Bakkt Shares Slide as Earnings Reveal Heavy Losses, Thin Margins

11 November 2025 - 10:39 CET
Market down

Bakkt Holdings fell sharply after posting third-quarter results that showed widening losses, weak operating margins and an uncertain path to profitability despite headline revenue growth.

Headline growth hides weak operating picture

The digital asset platform reported a net loss of $23.2mn, reversing a small profit in the same quarter last year, driven mainly by a $37.2mn non-cash loss from the revaluation of warrant liabilities. That accounting swing, linked to prior financing rounds, erased most of the benefit from cost cuts and restructuring.

While Bakkt reported $402mn in total revenue, that figure reflects the gross value of crypto transactions processed through its platform, recorded on a gross basis under GAAP because Bakkt acts as principal in those trades. Almost all of it is offset by equivalent trading, clearing and brokerage costs, leaving little net revenue or margin growth behind the headline number. Investors often discount this type of reported growth because it does not reflect underlying business expansion.

Operating losses were little changed from a year earlier, and cash reserves fell to $64.4mn. With negative operating cash flow and an expanded share count, the prospect of additional fundraising or dilution weighed on sentiment.

Adjusted gains fail to impress investors

Bakkt reported adjusted EBITDA of $28.7mn, claiming a swing to profitability on that measure, but the adjustment list was long, removing share-based pay, restructuring costs, and one-off items. The stock’s decline suggests investors may have viewed the adjusted figure as cosmetic, with limited evidence of core improvement.

Management described the company as “nearing the completion of its transformation” and previewed plans to expand internationally in 2026, yet offered no short-term guidance on revenue or margins. That gap between ambition and evidence left markets cold.

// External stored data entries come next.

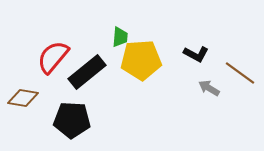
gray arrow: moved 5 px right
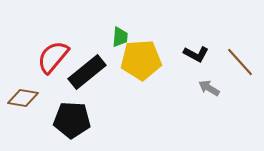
brown line: moved 11 px up; rotated 12 degrees clockwise
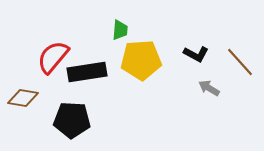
green trapezoid: moved 7 px up
black rectangle: rotated 30 degrees clockwise
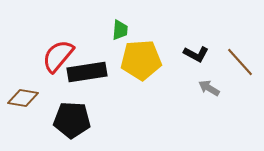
red semicircle: moved 5 px right, 1 px up
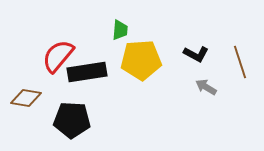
brown line: rotated 24 degrees clockwise
gray arrow: moved 3 px left, 1 px up
brown diamond: moved 3 px right
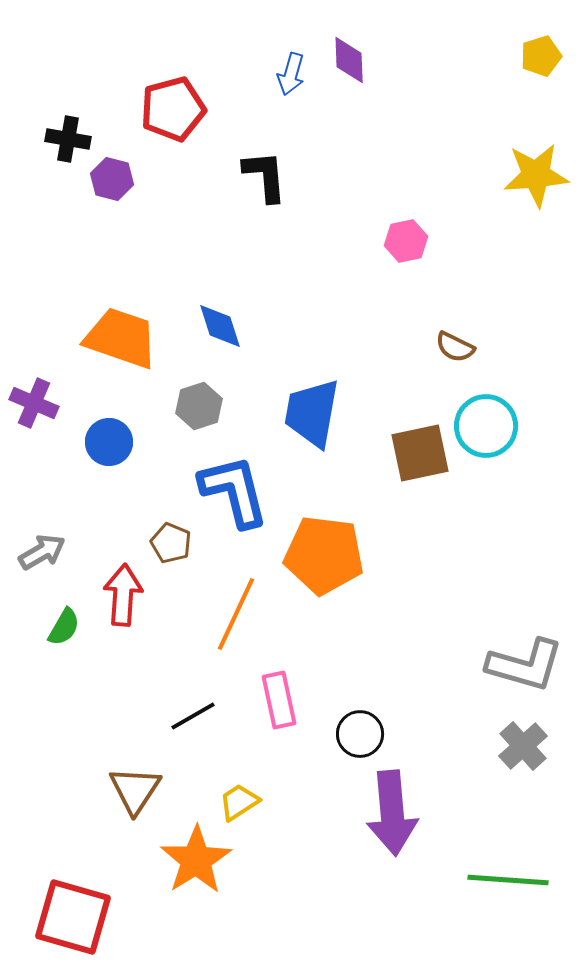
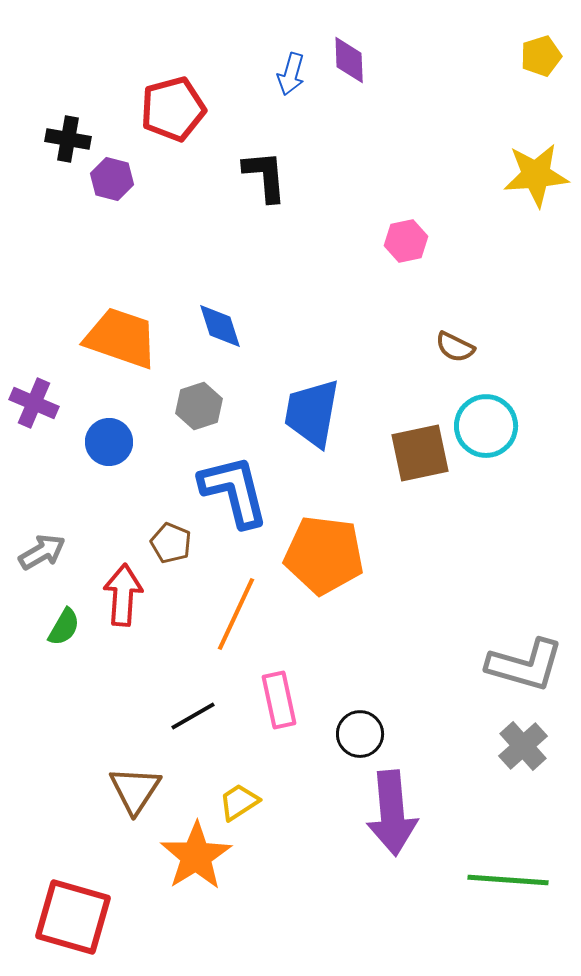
orange star: moved 4 px up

Bakkt’s reliance on DTR, a related-party technology provider controlled by CEO Gavin Michael, may have added to investor caution, given the governance and continuity risks disclosed in the filings. The firm’s filings note that Bakkt does not control DTR and cannot guarantee continued access to its platform, raising governance and continuity concerns.

Shares opened at $25.00 on Monday and closed at $20.96, a 16.2% drop on the day. The stock is down about 17.0% year-to-date and remains a far cry from its $1,270 peak in November 2020.